ORS 135.747 requires a court to dismiss an accusatory instrument if the defendant is not brought to trial on the instrument within a reasonable time. Delays in a trial that result from postponements that the defendant requests or to which she consents are excluded under ORS 135.747 from the calculation of trial delay. If a defendant fails to appear at a court proceeding that she was required to attend and for which she had notice, the defendant’s failure to appear can constitute consent to subsequent delay. See State v. Kirsch, 162 Or App 392, 396-97, 987 P2d 556 (1999).
We have held that execution of a diversion agreement such as the one at issue here does not constitute consent to delays that occur after a defendant’s participation in the diversion program has been terminated. State v. *5McQueen, 153 Or App 277, 280, 956 P2d 1046 (1997), rev den, 327 Or 554 (1998). We adhere to our holding in McQueen. The trial court therefore erred in concluding that defendant’s execution of the diversion agreement constituted consent to the six-year delay between termination of that agreement and the trial of the DUII charge.
The state concedes that nothing in the record supports the argument that it made below that defendant failed to appear at a March hearing.
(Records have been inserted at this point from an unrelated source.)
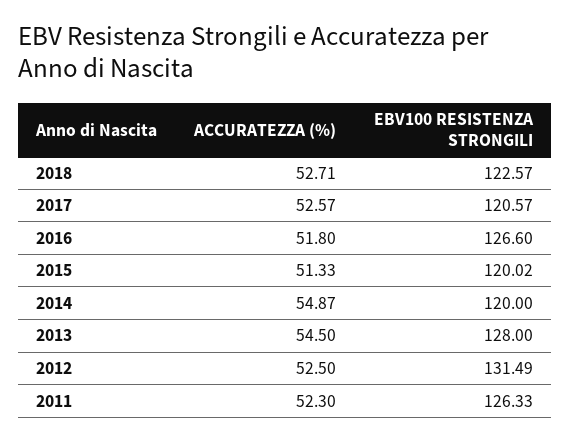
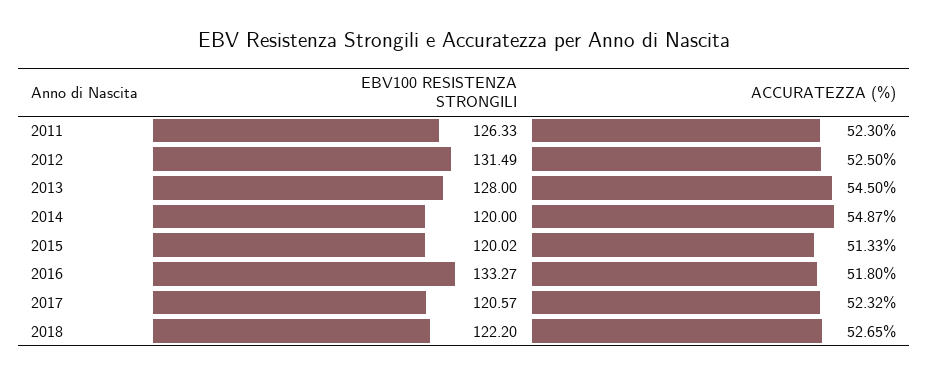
ACCURATEZZA (%), 2018: 52.71 -> 52.65
EBV100 RESISTENZA STRONGILI, 2018: 122.57 -> 122.2
ACCURATEZZA (%), 2017: 52.57 -> 52.32
EBV100 RESISTENZA STRONGILI, 2016: 126.6 -> 133.27

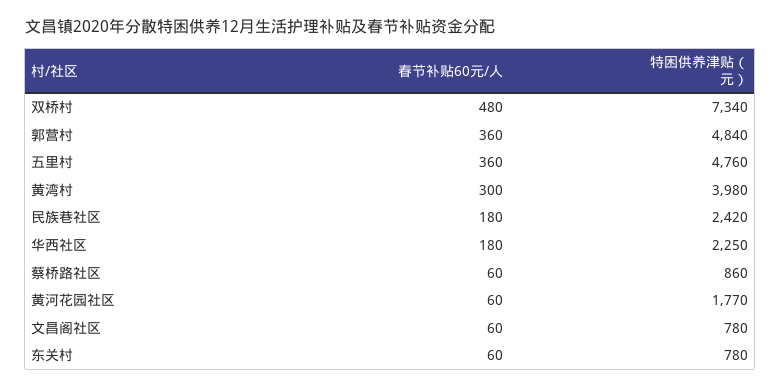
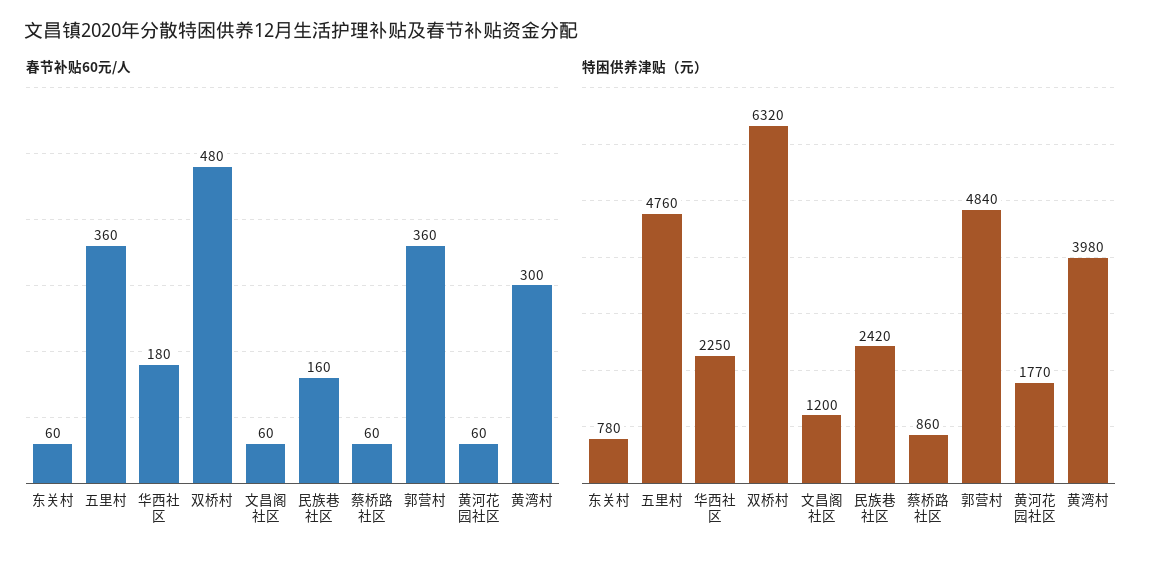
特困供养津贴（元）, 双桥村: 7340 -> 6320
春节补贴60元/人, 民族巷社区: 180 -> 160
特困供养津贴（元）, 文昌阁社区: 780 -> 1200

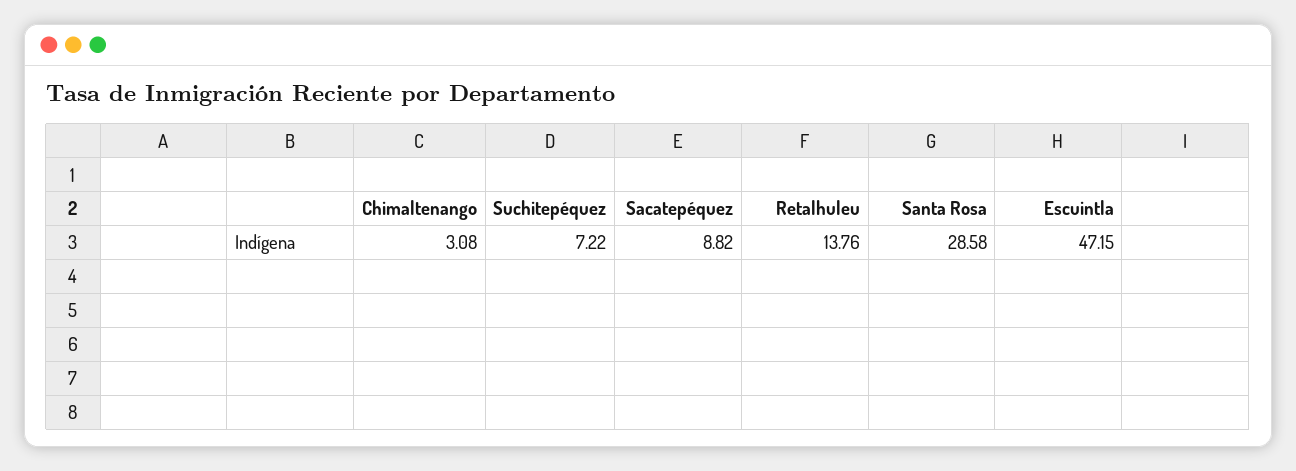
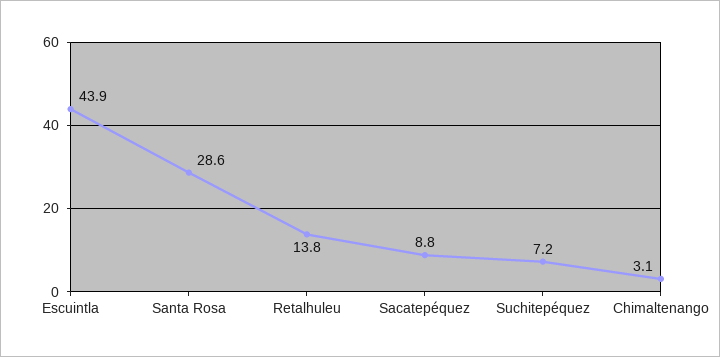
Escuintla: 47.15 -> 43.9

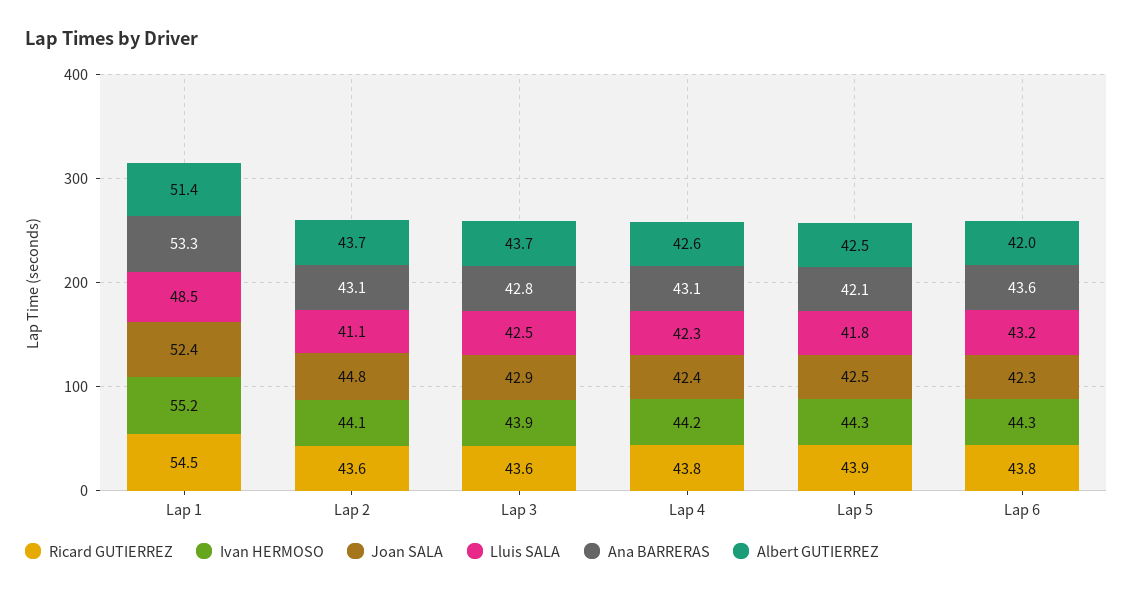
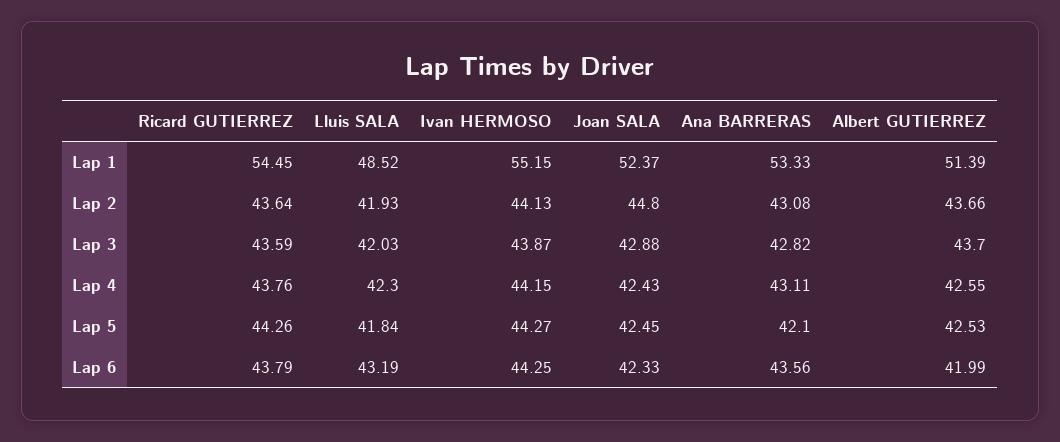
Lluis SALA, Lap 2: 41.1 -> 41.93
Lluis SALA, Lap 3: 42.5 -> 42.03
Ricard GUTIERREZ, Lap 5: 43.9 -> 44.26

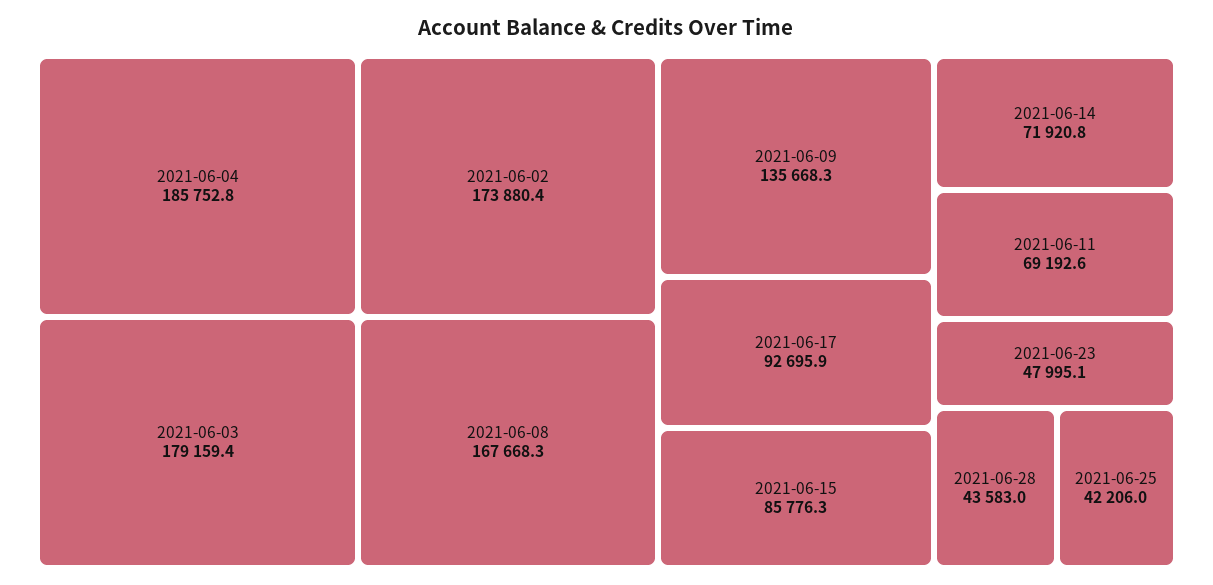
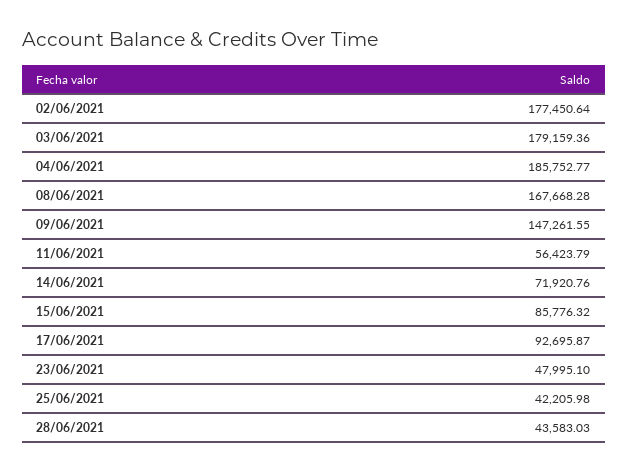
2021-06-02: 173880.4 -> 177450.64
2021-06-09: 135668.3 -> 147261.55
2021-06-11: 69192.6 -> 56423.79

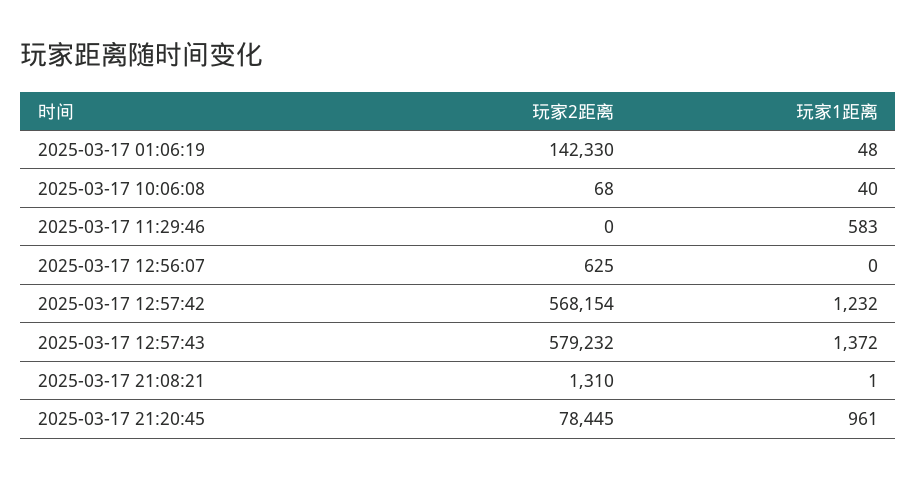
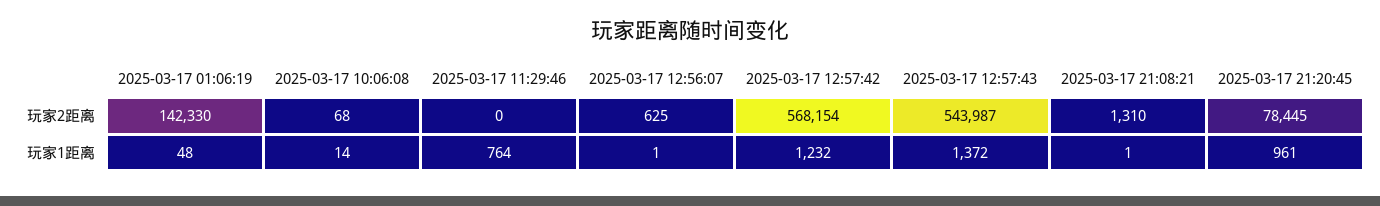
玩家1距离, 2025-03-17 10:06:08: 40 -> 14
玩家1距离, 2025-03-17 11:29:46: 583 -> 764
玩家1距离, 2025-03-17 12:56:07: 0 -> 1
玩家2距离, 2025-03-17 12:57:43: 579232 -> 543987

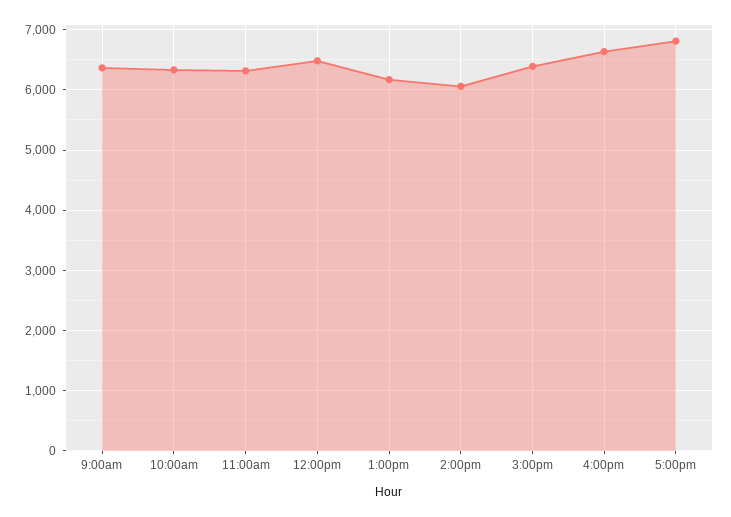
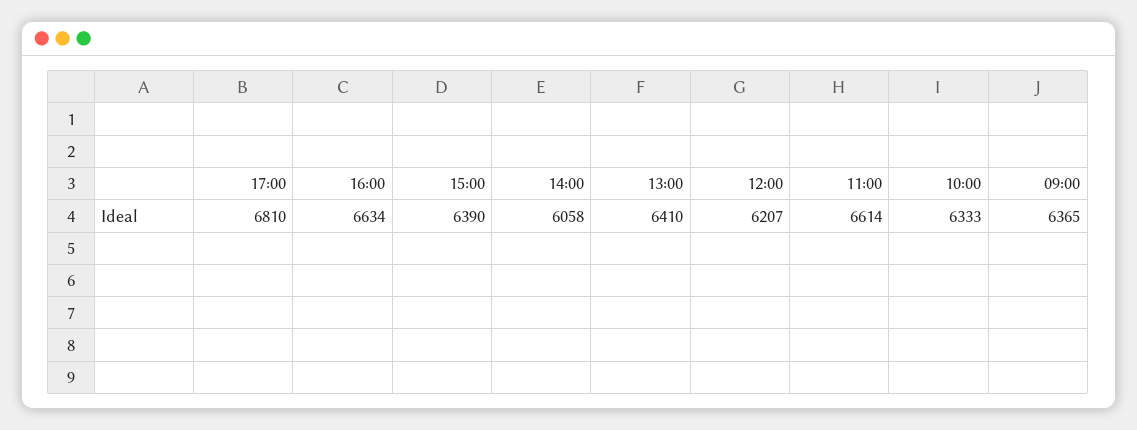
11:00am: 6300 -> 6614
12:00pm: 6500 -> 6207
1:00pm: 6200 -> 6410

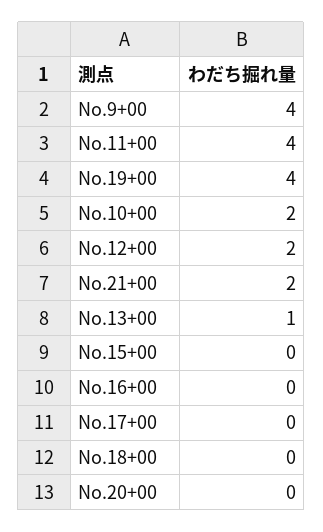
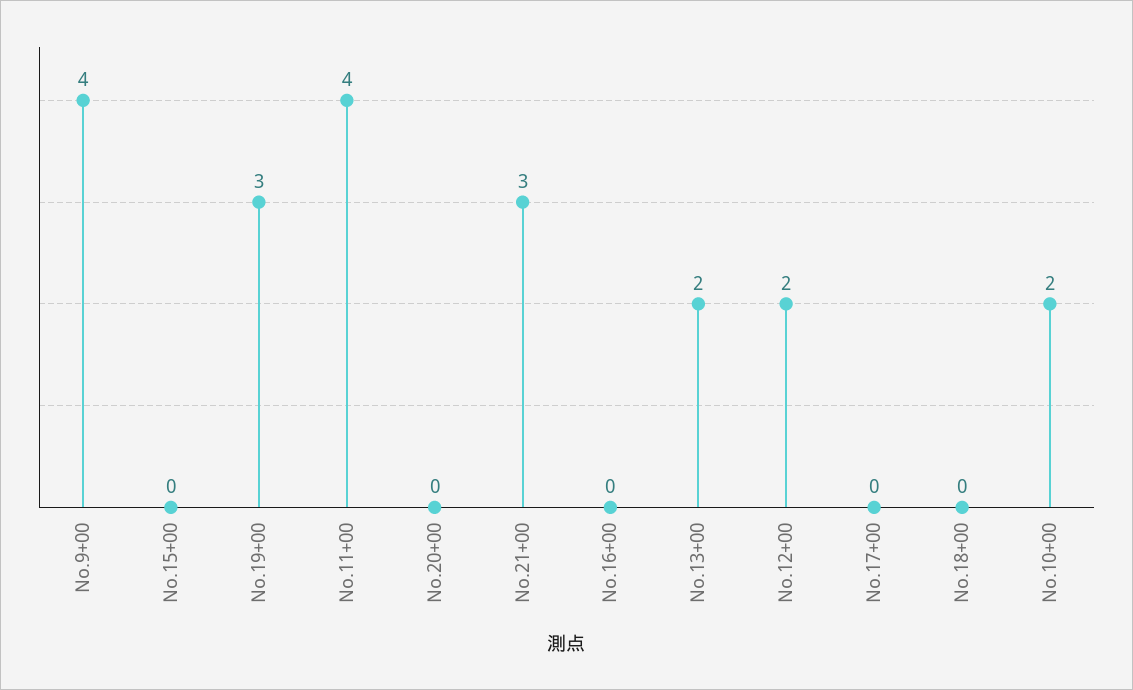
No.19+00: 4 -> 3
No.21+00: 2 -> 3
No.13+00: 1 -> 2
Consequently, we do not consider whether defendant’s alleged failure to appear at that hearing constitutes consent by defendant to the delay in this case.
We therefore turn to the state’s argument that we can affirm the trial court’s denial of defendant’s speedy trial motion on the ground that defendant failed to appear at a February hearing. Alternatively, the state argues that we should remand the case to the trial court for findings on whether defendant failed to appear at the February hearing after receiving notice that he was required to appear at it.
We reject the state’s argument about defendant’s alleged failure to appear at the February 1995 hearing and the state’s remand request. The evidence in the record is insufficient to support a finding that defendant failed to appear at the February hearing after notice of it. That is particularly true in light of the state’s statement to the trial court that its records showed that defendant had appeared at the hearing. Furthermore, in light of that statement, we do not believe that it would be appropriate to remand the case to the trial court to determine if there are facts that contradict those that the state presented to the court in opposing defendant’s motion.
Accordingly, we conclude that the state failed to establish that defendant consented to the six-year delay in bringing the DUII charge against him to trial. Because defendant did not consent to the delay, the issue under ORS 135.747 reduces to whether the six-year delay was unreasonable. Cf. State v. Emery, 318 Or 460, 470, 869 P2d 859 (1994) (dismissal under ORS 135.747 required without regard to whether delay prejudiced defendant). In the absence of any explanation by the state for the delay, we conclude that the *6delay was unreasonable. See, e.g., Davids, 193 Or App at 183-84. We conclude, therefore, that the trial court erred in denying defendant’s motion under ORS 135.747 to dismiss the DUII charge against him.
The statute of limitation that applies to the DUII charge has run. See ORS 131.125(6). Consequently, dismissal of the charge under ORS 135.747 bars the state from prosecuting defendant on it. See Davids, 193 Or App at 184. We therefore do not reach defendant’s contentions that the six-year delay in bringing the charge to trial violated his rights under the state and federal constitutions to a speedy trial of the charge.
Reversed and remanded with instructions to dismiss complaint.
The record does not indicate the scheduled trial date, but the parties agree that trial was scheduled for some day between March 3 and March 14.